Singkat kata, Roma tak pernah punya masalah dengan menciptakan peluang. Kreasinya ada, tapi penyelesainnya kurang maksimal. Roma perlu memoles para penyerangnya agar lebih tajam dan lebih efektif.

Yang menarik adalah, dua pencetak gol terbanyak Roma saat ini yakni Ljajic (6 gol) dan Destro (5 gol) bahkan bukan starter reguler. Destro cuma delapan kali turun sebagai starter dari 15 kali tampil dalam 19 pekan Serie A. Dari delapan kali starter, satu laga dijalaninya tak secara penuh.

Sementara Ljajic 12 kali turun sebagai starter dalam 17 laga di 19 pekan. Dari 12 kali starter, hanya tiga kali dia bermain secara penuh. Apakah seharusnya Garcia perlu lebih percaya pada dua pemain ini?

Yang jelas Roma perlu menyelesaikan peluang lebih baik. Dengan rival-rivalnya punya pemain-pemain yang bisa diandalkan untuk mencetak gol, barangkali para penggemar merindukan sosok yang sama. Patut diingat bahwa saat menjuarai liga pada musim 2000-2001, mereka punya Gabriel Batistuta yang mencetak 20 gol sepanjang musim.
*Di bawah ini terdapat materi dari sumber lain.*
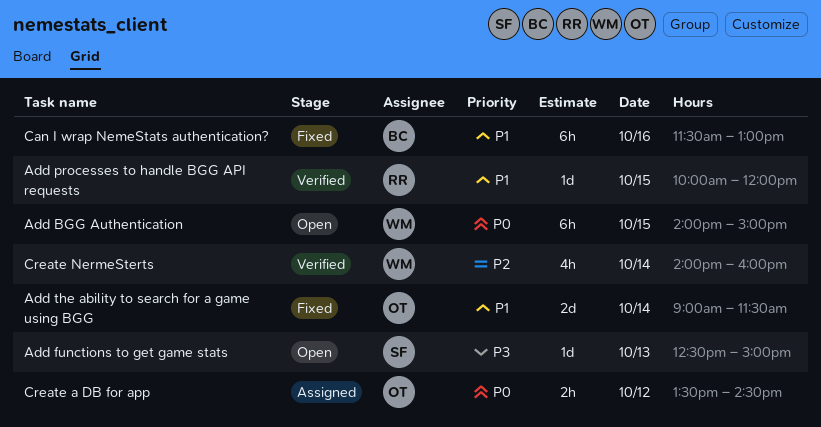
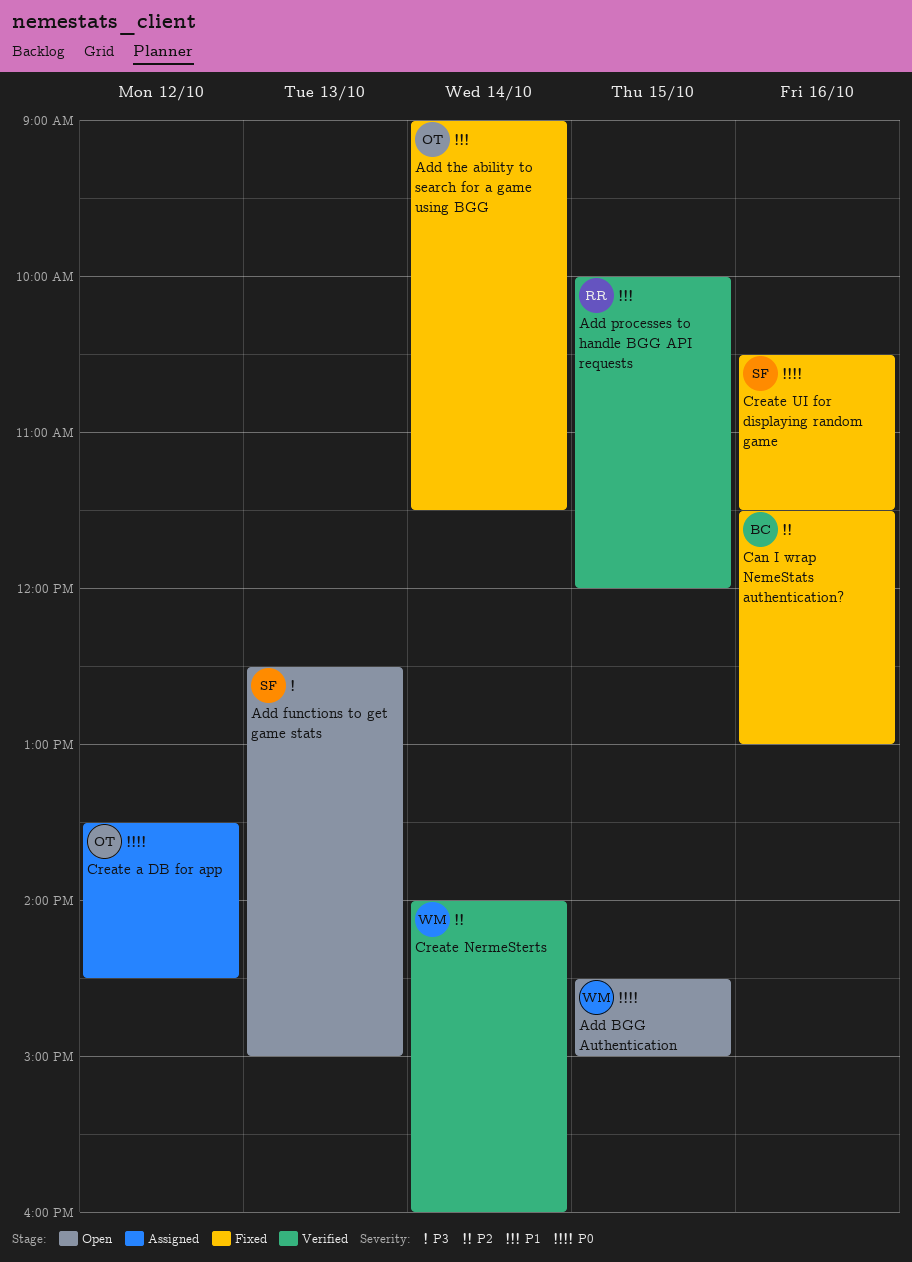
Add BGG Authentication, begins: 14:00 -> 14:30
Can I wrap NemeStats authentication?, priority: P1 -> P2
Create UI for displaying random game: none -> present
Selain itu Vincenzo Montella dan Francesco Totti juga tajam dengan 14 gol dan 13 gol secara berurutan.

Mundur ke belakang, musim lalu hanya Destro yang mampu mencapai dua digit gol dengan 13 kali menjebol gawang lawan. Meski tampil kolektif dengan 17 pemain mencetak gol di kampanye tersebut, kenyataannya tak cukup untuk mendatangkan gelar.

Roma perlu penyerangnya tampil lebih efektif dalam upayanya memburu dan melewati Juve. Selama problem ini belum terselesaikan, Juve mungkin bakal tetap jadi gunung yang tak terdaki.